* _Reading text_
____

Discrete Event Simulation and Games

Discrete event simulations are useful for implementing games. Each event is something that happens in the game, such as a character taking a step forward. Processing an event can cause new events to be sheduled, such as taking another step forward. It is easy to schedule the arrival of new characters or objects at specific times.

The Event Loop

The simulation is performed by an event loop, that is roughly as follows. 

  loop
    Get the chronologically next event.  Call it E.
    Process event E.
  until the simulation has stopped

Dijkstra's Algorithm: An Algorithm for Finding Shortest Paths

Dijkstra's algorithm finds shortest paths in weighted graphs, and it can be expressed as a discrete event simulation.

Instead of thinking of each edge as having a distance, think of the weight of an edge as a time, in seconds. Imagine sending signals between adjacent vertices. A signal from vertex u to vertex v along an edge of weight w takes w seconds to reach v. So, if such a signal is sent at time t, it arrives at time t + w.

In effect, the start vertex broadcasts a radio wave that travels along the edges. When the radio wave hits a vertex v, it bounces off v in all directions, traveling along all edges that are incident on v, in a way that is similar to the way real, physical waves propagate. The edge weights determine how fast the radio wave travels along each edge. It is easy to see that the time when the radio wave first reaches vertex v is proportional to v's distance from the start vertex.

Keeping track of information

During the simulation, the algorithm keeps two pieces of information about each vertex v: time(v) and sender(v).

  1. Time(v) is the arrival time of the first signal to reach v. If no signal has reached v yet, then time(v) is −1.

  2. Sender(v) is the vertex that sent the signal to v that was the first signal to reach v. If no signal has reached v, then sender(v) is −1.

Events

There is just one kind of event, representing the arrival of a signal at vertex r at time t, where the signal was sent by vertex s. So there are three pieces of information in an event: s, r and t. Let's write that event in a more compact form as event(s, r, t), where s is the sender, r is the receiver and t is the arrival time.

Processing an event

Processing event(s, r, t) goes as follows.

____

* _Data excerpts_
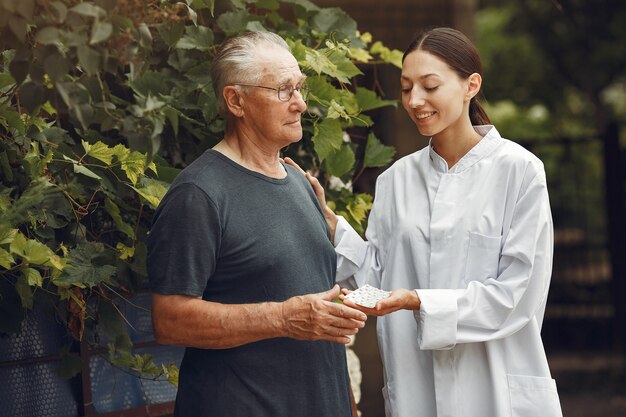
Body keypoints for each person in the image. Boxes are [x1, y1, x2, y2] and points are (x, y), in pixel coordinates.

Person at [287, 27, 563, 417]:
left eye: (430, 86)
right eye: (405, 88)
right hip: (417, 388)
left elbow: (516, 296)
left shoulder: (519, 172)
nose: (415, 100)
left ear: (471, 85)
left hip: (496, 390)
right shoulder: (395, 180)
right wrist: (330, 223)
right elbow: (377, 283)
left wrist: (419, 301)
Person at [147, 31, 367, 417]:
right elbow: (170, 320)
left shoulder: (298, 181)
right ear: (236, 100)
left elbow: (318, 317)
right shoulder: (198, 194)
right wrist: (282, 318)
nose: (300, 104)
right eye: (284, 90)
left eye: (300, 88)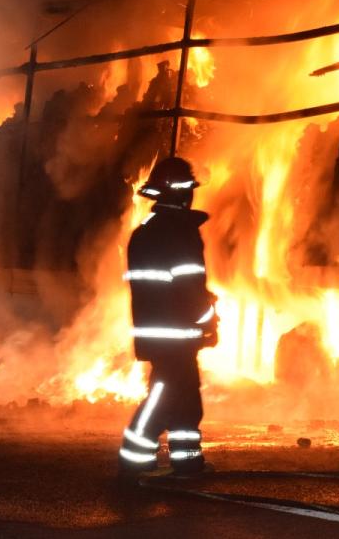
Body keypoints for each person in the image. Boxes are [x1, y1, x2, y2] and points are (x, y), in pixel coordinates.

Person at [118, 156, 218, 479]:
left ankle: (187, 461)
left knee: (186, 398)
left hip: (159, 332)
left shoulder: (145, 233)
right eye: (189, 189)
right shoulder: (181, 234)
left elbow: (161, 287)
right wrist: (208, 322)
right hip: (176, 334)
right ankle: (134, 457)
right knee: (164, 398)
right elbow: (191, 287)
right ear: (182, 193)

____

* _Task to complete_
Translate into Spanish this sentence from the text on discrete event simulation: "Dijkstra's algorithm finds shortest paths in weighted graphs, and it can be expressed as a discrete event simulation." The records have nothing to do with what follows.

* _Response below_
El algoritmo de Dijkstra encuentra los caminos más cortos en grafos ponderados, y puede expresarse como una simulación de eventos discretos.